The words start to come naturally once you begin working with me. It’s my job to help you and to guide you and to “meet you where you are”. In this sense it means it’s my job to facilitate dialogue that will help you to feel comfortable to open up and talk about the issues that bring you in. Refusing counseling and therapy is common and most therapist are well trained to deal with the resistance.
5. “I can’t afford to pay for sessions that will go on for a long time or weekly.”
First, there’s no greater investment of money that could ever be spent in creating a sense of joy, peace and happiness in your life. I never turn a client away. I feel that it is my honor and responsibility to match you where your needs are. If you’re struggling financially please don’t let money hinder you from calling me. I provide a sliding scale personal for each client. Together we will come up with a number you feel comfortable paying. My goal is for you to be able to do the work without worrying financially that it’s hurting you.

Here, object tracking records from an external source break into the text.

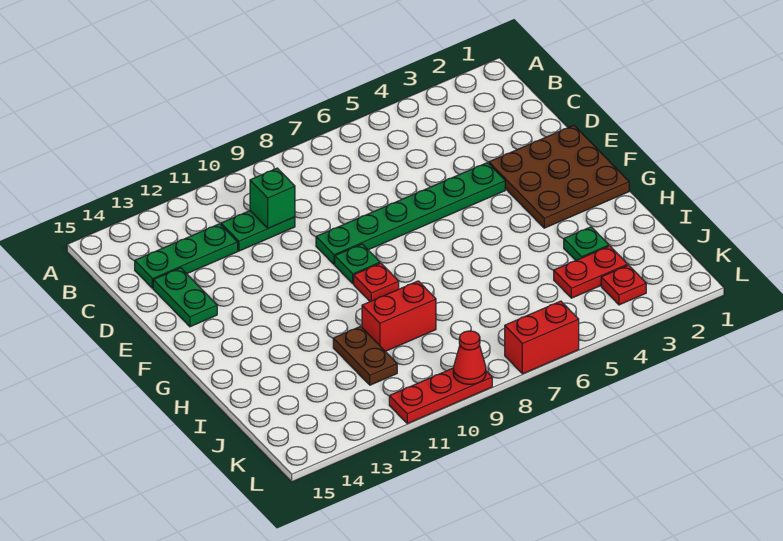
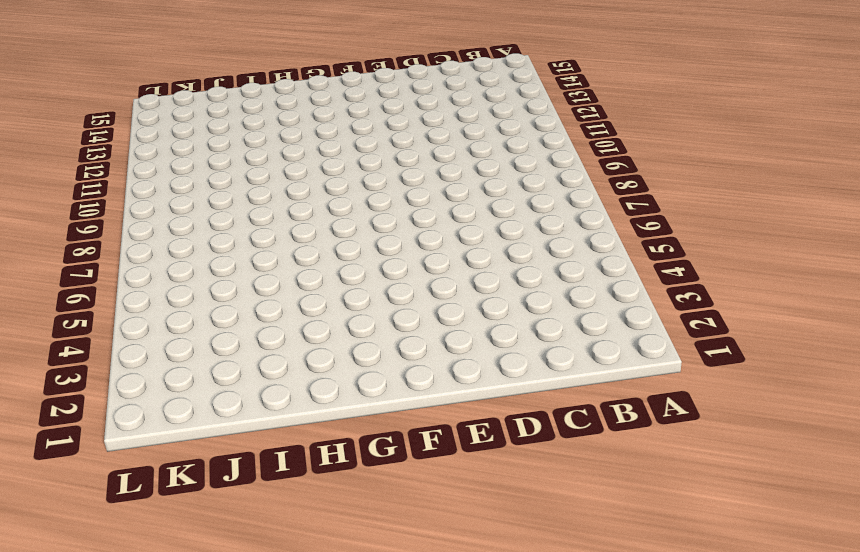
none -> green plate C10:C11 level 1
none -> green plate C12:C14 level 1
none -> green plate D14:E14 level 1

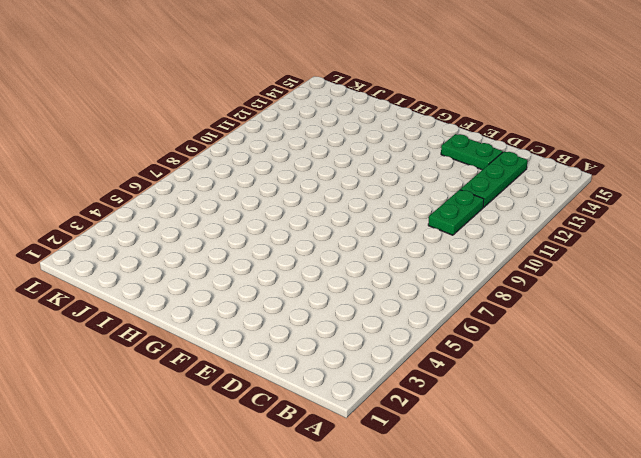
none -> brown plate E1:G3 level 1
none -> green plate E4:E9 level 1
none -> green plate F9 level 1

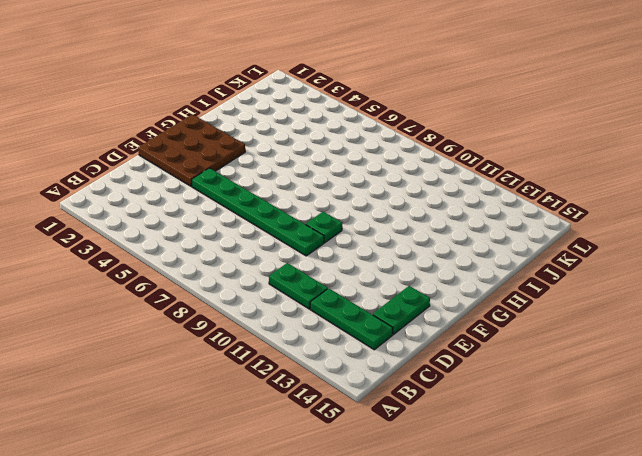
none -> red plate G9 level 1
none -> green plate I3 level 1
none -> red brick I9:I10 level 1

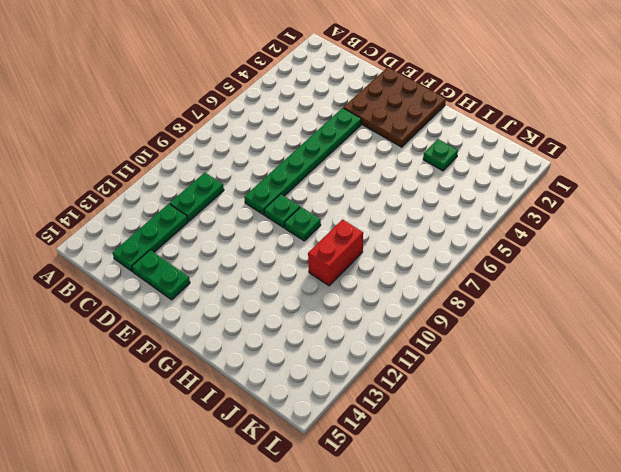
green plate G9 level 1 -> red plate G9 level 1
none -> brown plate I11:J11 level 1
none -> red plate J3:J4 level 1
none -> red plate K3 level 1

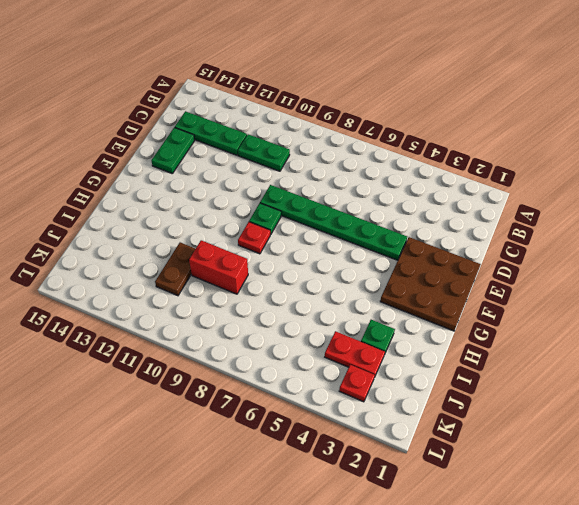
none -> red brick L6:L7 level 1
none -> red plate L9:L11 level 1
none -> green brick C10 level 2

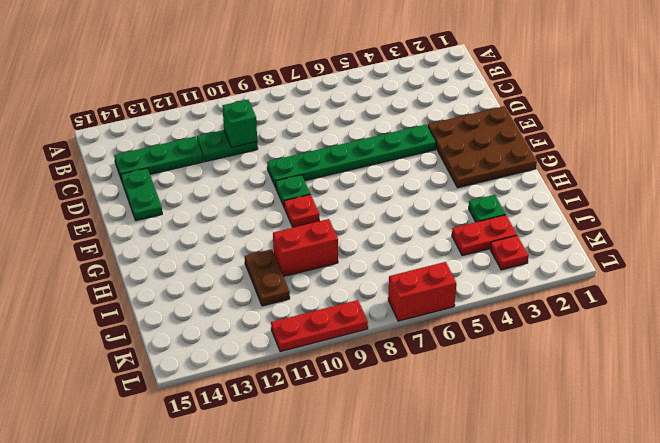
none -> red cone L9 level 2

6. “I don’t need to talk to a stranger. I have my friends to lean on for support.”
Yes your friends can provide wonderful support and that’s enough at times to help us through difficult areas or times of our lives. A relationship with a counselor is different in various important ways. You find that your friends are not objective. Friends are emotionally charged and can’t remain open to listen. Friend and family are too emotionally involved to see clearly and be unbiased. Friendships involve a mutual exchange back and forth of listening and sharing. In counseling, the focus is completely on you. Therapist ask certain questions and approach the situation with a set of tools and techniques different than a friend would.

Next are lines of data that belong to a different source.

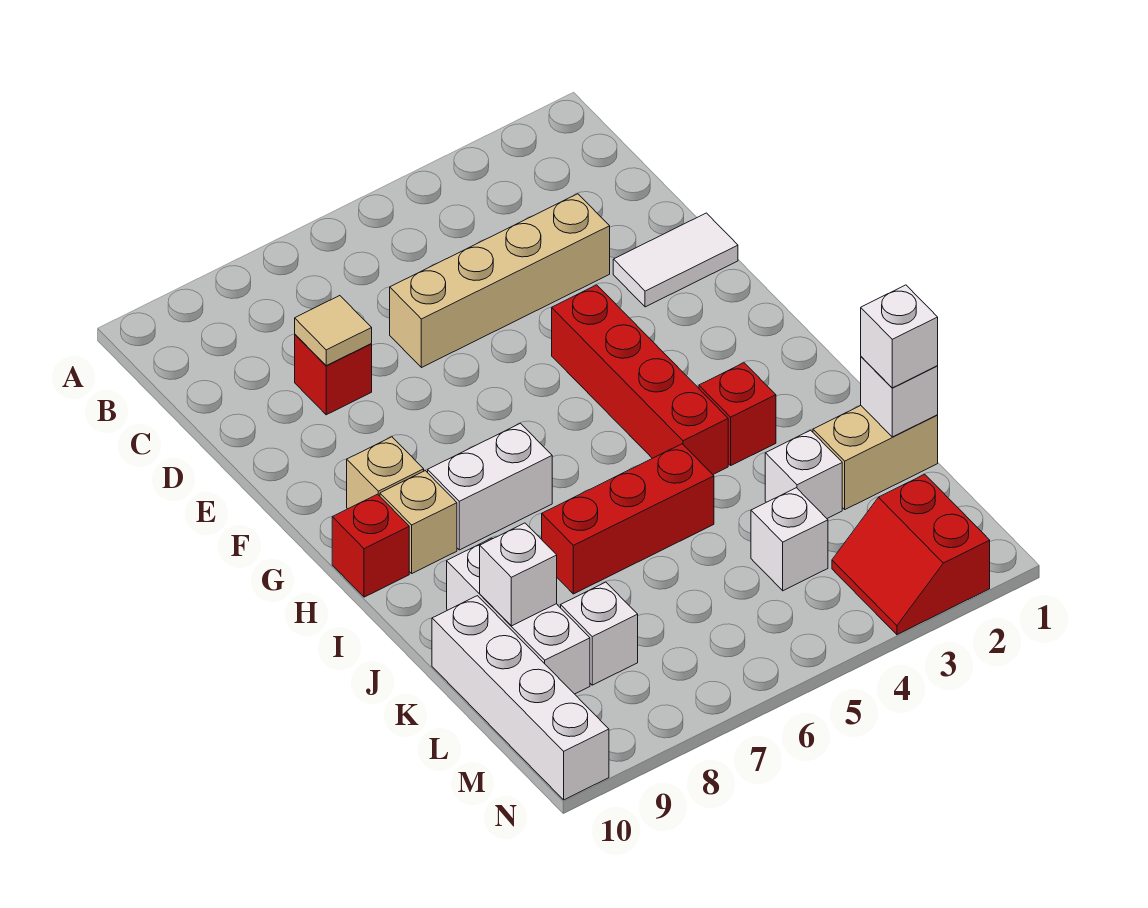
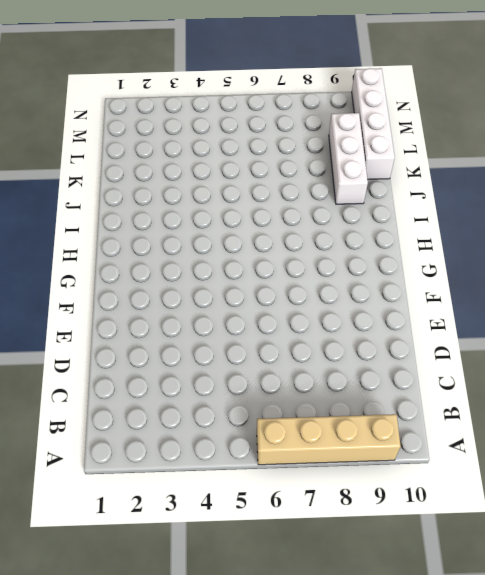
tan brick A6:A9 level 1 -> tan brick D3:D6 level 1
none -> red brick D8 level 1
none -> white tile E1:E2 level 1
none -> red brick F4:I4 level 1

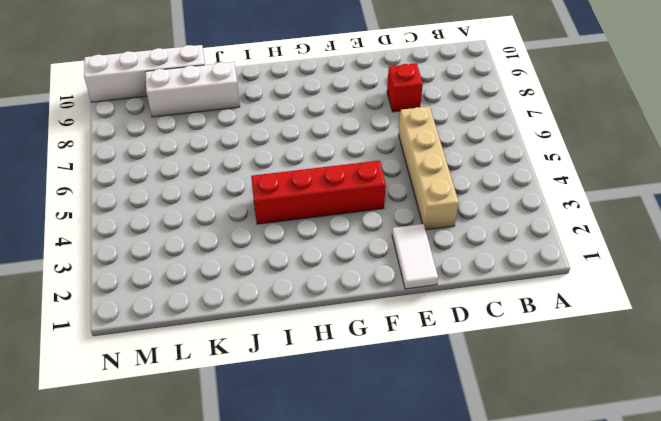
none -> tan brick G9 level 1
none -> white brick H7:H8 level 1
none -> tan brick H9 level 1

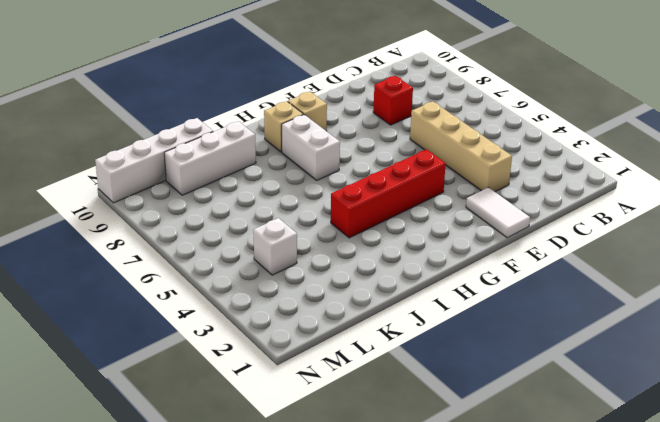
none -> red brick H10 level 1
none -> red brick I3 level 1
none -> red brick J5:J7 level 1

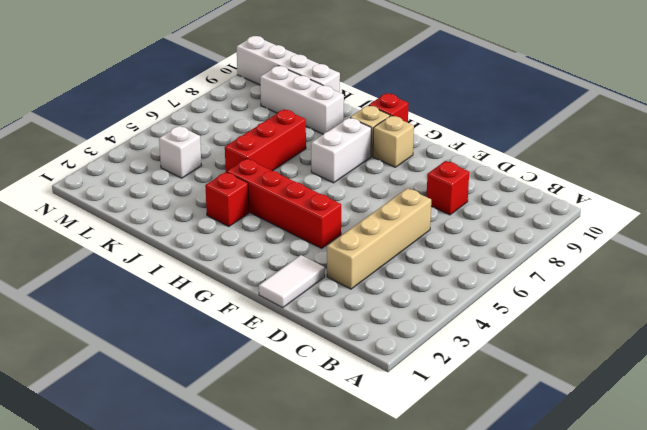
none -> tan brick K1:K2 level 1
none -> white brick K3 level 1
none -> white brick L8 level 1

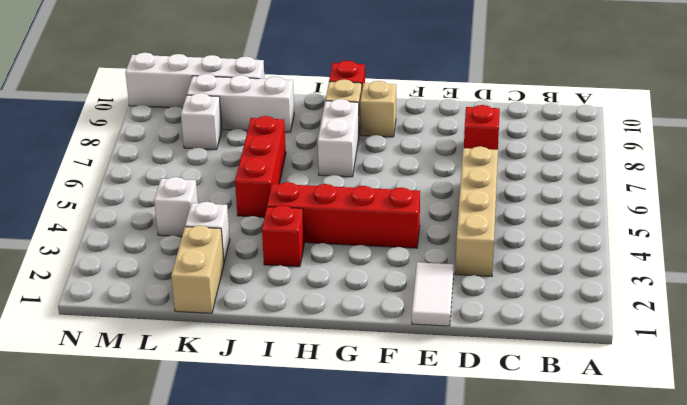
none -> red slope M2:N3 level 1 top 2
none -> tan tile D8 level 2
none -> white brick K1 level 2

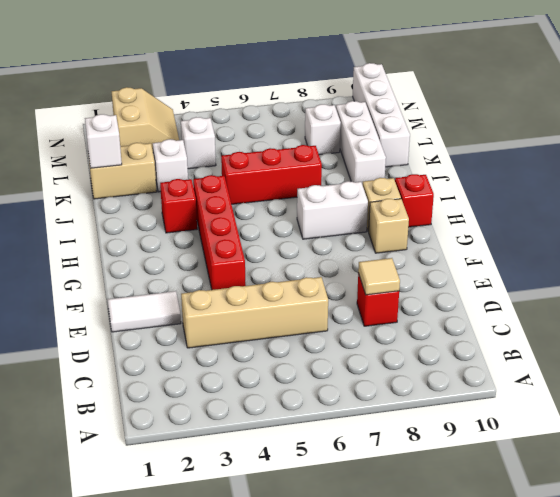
tan slope M2:N3 level 1 top 2 -> red slope M2:N3 level 1 top 2
none -> white brick K9 level 2
none -> white brick K1 level 3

7. “How can just talking to someone do any good.”
There are wonderful benefits in talking to a therapist. Discussing your issues with someone who cares and is non judgmental helps you to relieve the emotional pressure that builds up from keeping our thoughts and feelings to ourselves and not processing them. It provides a way for you to understand who you are and how you relate to the world around you. In counseling, the focus is about bringing awareness and understanding to areas of your life that you were unaware of. This provides new insightful ways of looking at your problems and gives solutions that will have lasting effects.
8. “If I seek counseling then I feel I am betraying my family.”
Family situations are often the hardest to navigate alone. Confidentiality and privacy is of the utmost importance. Often times counseling may start just with you. You will open up to include family members in therapy. Great change and effectiveness will happen when you open yourself up to the process.
9. “If I talk about my issues it will just make them that much worse.”
Quite the opposite. By examining concerns and issues and shedding light on them, it helps to dissipate the emotional pain and intensity. You are better able to understand how your thoughts lead to behaviors and actions that no longer work and create constant struggle and chaos.
10. “I so not trust anyone. Taught to never air my dirty laundry and to keep it to myself.”
This is what I call dysfunctional conditioning. Ideas and concepts that just no longer work. The old-school thought that we should sweep things under the rug leads to imploding and immense pain and anxiety.
leaves you isolated and in pain
Here you have it. My top 10 reasons people are refusing counseling. People think they are unique. They are all the same. They follow the same themes and patterns. Let’s work together to change the irrational thought patterns that have passed down from outdated generations.